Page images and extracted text
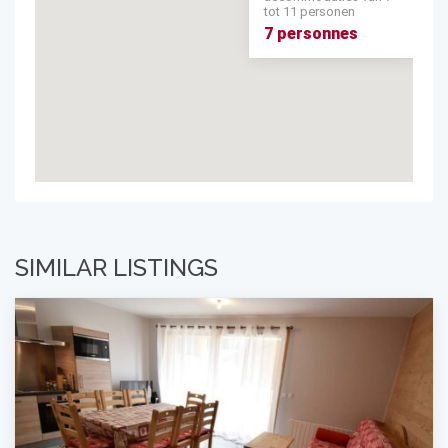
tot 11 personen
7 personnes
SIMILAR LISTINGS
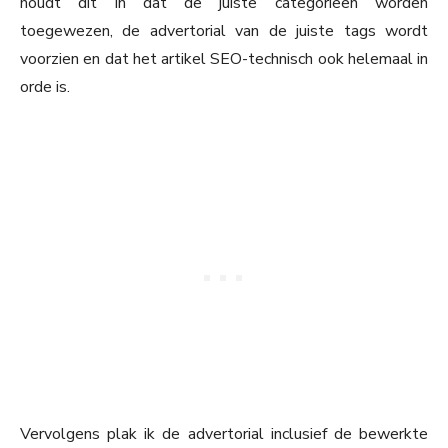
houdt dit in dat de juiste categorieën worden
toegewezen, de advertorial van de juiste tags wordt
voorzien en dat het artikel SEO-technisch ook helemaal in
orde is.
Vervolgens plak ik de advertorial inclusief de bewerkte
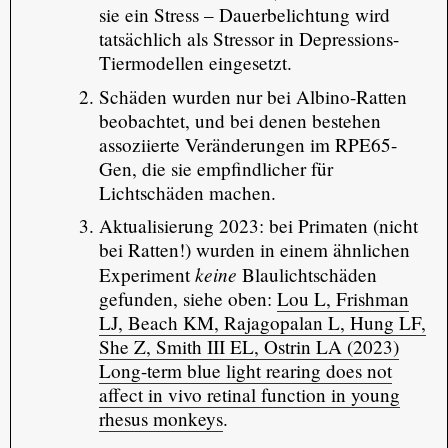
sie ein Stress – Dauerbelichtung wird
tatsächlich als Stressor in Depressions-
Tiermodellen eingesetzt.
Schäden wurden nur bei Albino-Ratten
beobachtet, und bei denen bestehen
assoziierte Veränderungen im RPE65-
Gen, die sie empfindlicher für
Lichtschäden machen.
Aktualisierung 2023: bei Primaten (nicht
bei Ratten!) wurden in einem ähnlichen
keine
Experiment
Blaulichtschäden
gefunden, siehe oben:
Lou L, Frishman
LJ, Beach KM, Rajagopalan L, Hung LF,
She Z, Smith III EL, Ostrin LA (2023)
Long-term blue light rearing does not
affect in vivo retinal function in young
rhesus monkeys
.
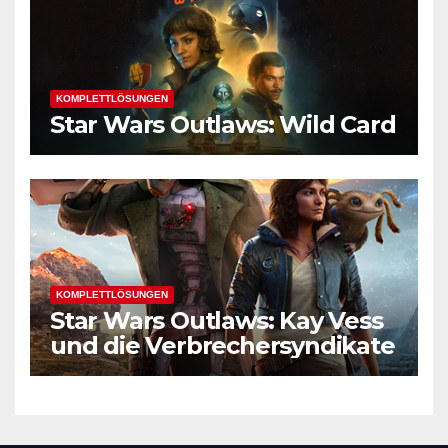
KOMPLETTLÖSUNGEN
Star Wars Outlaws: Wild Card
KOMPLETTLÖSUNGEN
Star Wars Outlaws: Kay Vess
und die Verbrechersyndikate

--

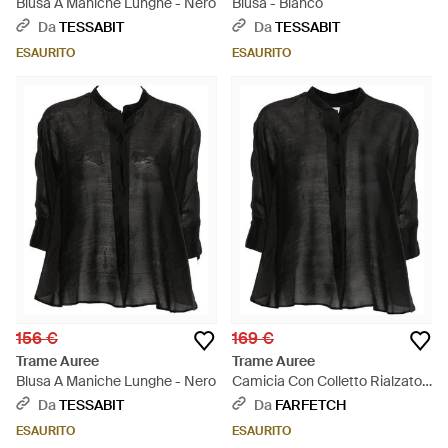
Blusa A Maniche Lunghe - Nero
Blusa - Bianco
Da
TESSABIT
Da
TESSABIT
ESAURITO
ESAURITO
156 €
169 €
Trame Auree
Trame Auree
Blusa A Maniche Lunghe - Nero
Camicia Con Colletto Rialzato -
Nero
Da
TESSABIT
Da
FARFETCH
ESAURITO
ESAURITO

## INSTRUCTIONS FOR THE TASK
Copy out the lines exactly, starting with the line that contains "tot 11 personen" and going on through the line that contains "Vervolgens plak ik". Leave the pictures out of your answer.

## ANSWER FOR THE TASK
tot 11 personen
7 personnes
SIMILAR LISTINGS
houdt dit in dat de juiste categorieën worden
toegewezen, de advertorial van de juiste tags wordt
voorzien en dat het artikel SEO-technisch ook helemaal in
orde is.
Vervolgens plak ik de advertorial inclusief de bewerkte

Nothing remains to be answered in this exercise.